Anthony Bourdain was a big personality. Brazen and outspoken, he wasn’t for everyone. He liked it that way. On one hand, he could be painfully critical of both popular travel show hosts and fellow celebrity chefs. On the other hand, he was quietly generous with veterans, Make-a-Wish, small restaurant owners, and minority workers. He supported women’s rights.
And he knew travel. He understood that the best way to understand food was to visit the place it came from. Culture, crops, cooking methods. What’s fresh and available. Oh, and whatever local beverage–fermented or not–washed it all down.
Yes, Bourdain began as a chef. A Vassar dropout, he graduated from The Culinary Institute of America in 1978 and clocked many years as executive chef at Brasserie Les Halles in New York City. If he hadn’t written Kitchen Confidential: Adventures in the Culinary Underbelly in 2000, we’d have no idea who he was. Thankfully, he did. With the success of his book, he was off and running.
Anthony Bourdain’s passion was finding great food at its source. Starting with his first show, A Cook’s Tour, in 2002, he never stopped traveling. When he did No Reservations, he sometimes seemed bleary-eyed and “over-served,” but we went right along with him. Everywhere.
Disgruntled with The Travel Channel’s new ownership, he went to CNN in 2013 and launched Anthony Bourdain: Parts Unknown. He was filming the 11th season at the time of his death by suicide. The new show still covered culture and cuisine, but expanded to include politics.
While he never strayed from his love for food, we were inspired by his enthusiasm for seeking it out, no matter where it was found. His travels made us want to go, too. Maybe we couldn’t go to the extent he did, but he set off a longing to see the world and taste it.
Travel Quotes from Anthony Bourdain
In his memory, let’s pause to read some of his quotes and remember the man who respected the people he met and was delighted to learn from them.
“I think food, culture, people and landscape are all absolutely inseparable.”
“Travel changes you. As you move through this life and this world you change things slightly, you leave marks behind, however small. And in return, life — and travel — leaves marks on you. Most of the time, those marks — on your body or on your heart — are beautiful. Often though, they hurt.”
“If I’m an advocate for anything, it’s to move. As far as you can, as much as you can. Across the ocean, or simply across the river. The extent to which you can walk in someone else’s shoes or at least eat their food, it’s a plus for everybody. Open your mind, get up off the couch. Move.”

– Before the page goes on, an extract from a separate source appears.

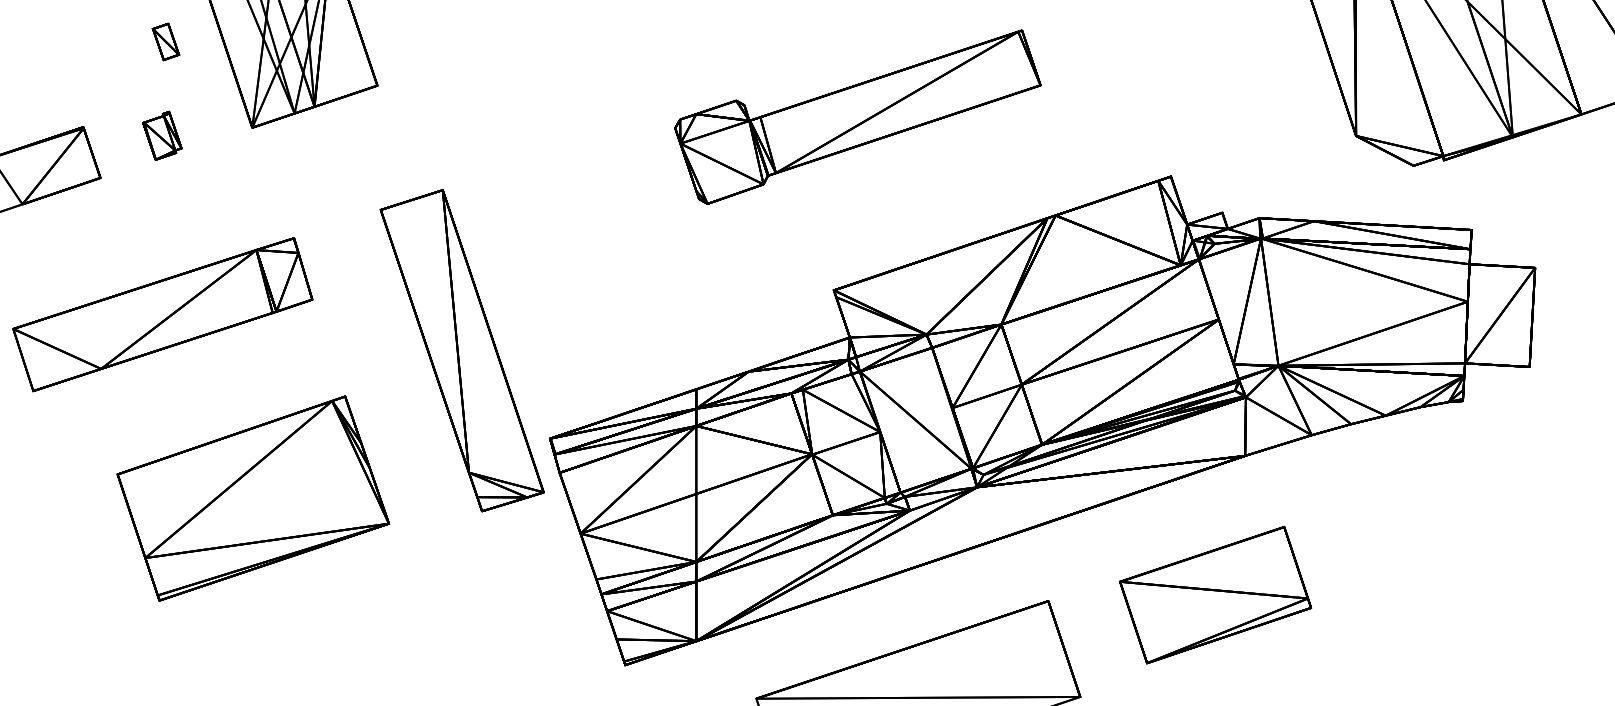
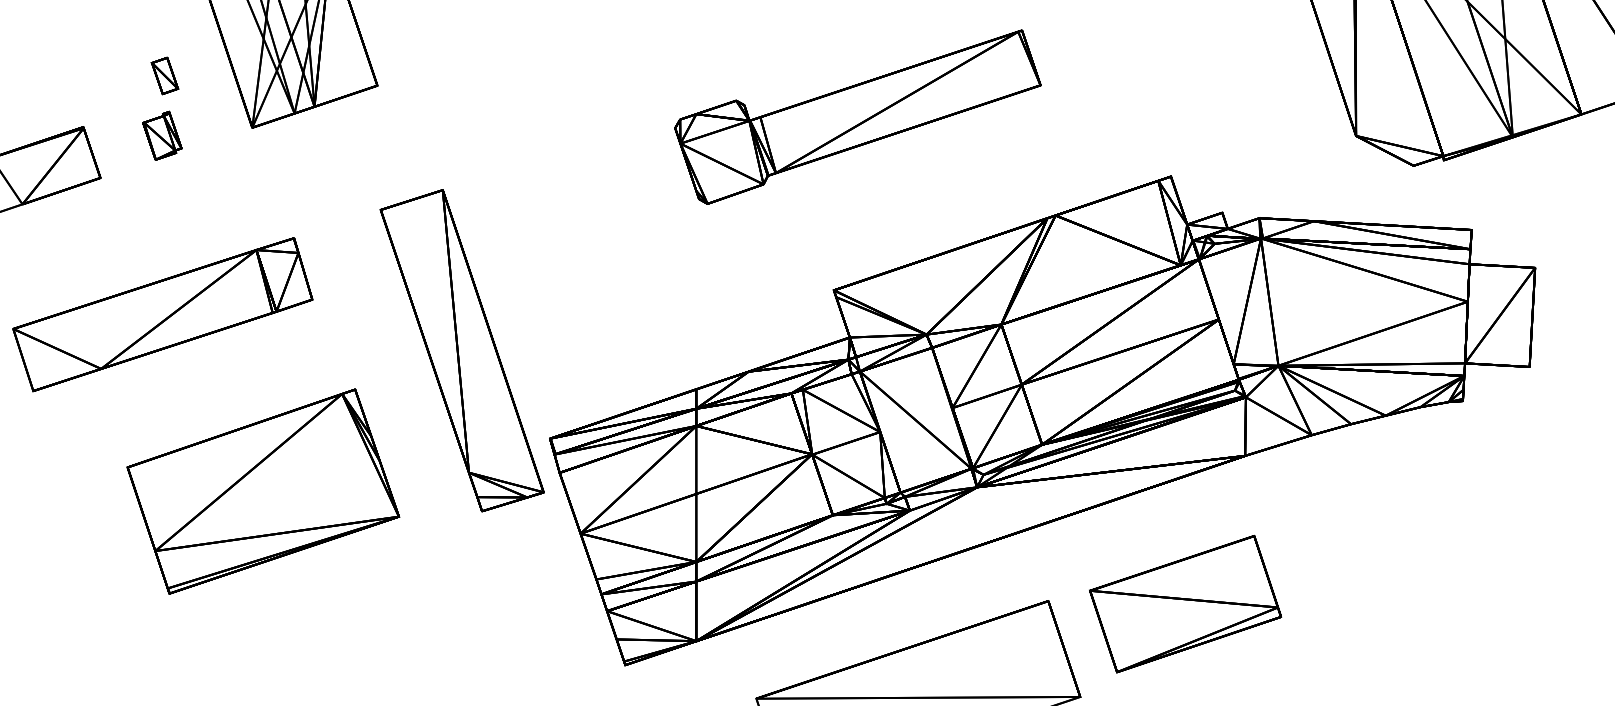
part at (165, 41) position: (165, 41) -> (164, 75)
part at (253, 498) position: (253, 498) -> (263, 491)
part at (1215, 594) position: (1215, 594) -> (1185, 603)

“There’s almost never a good reason to eat on a plane. You’ll never feel better after airplane food than before it. I don’t understand people who will accept every single meal on a long flight. I’m convinced it’s about breaking up the boredom. You’re much better off avoiding it. Much better to show up in a new place and be hungry and eat at even a little street stall than arrive gassy and bloated, full, flatulent, hungover. So I just avoid airplane food. It’s in no way helpful.”
“When I’m in a city that’s new to me, I try to go to the central market very early in my trip. I’ll go at 6 a.m., when people are shopping for businesses. You get to see what people buy and really eat.”
“It seems that the more places I see and experience, the bigger I realize the world to be. The more I become aware of, the more I realize how relatively little I know of it, how many places I have still to go, how much more there is to learn. Maybe that’s enlightenment enough – to know that there is no final resting place of the mind, no moment of smug clarity. Perhaps wisdom, at least for me, means realizing how small I am, and unwise, and how far I have yet to go.”
Rest in Peace, Anthony Bourdain. You will be missed.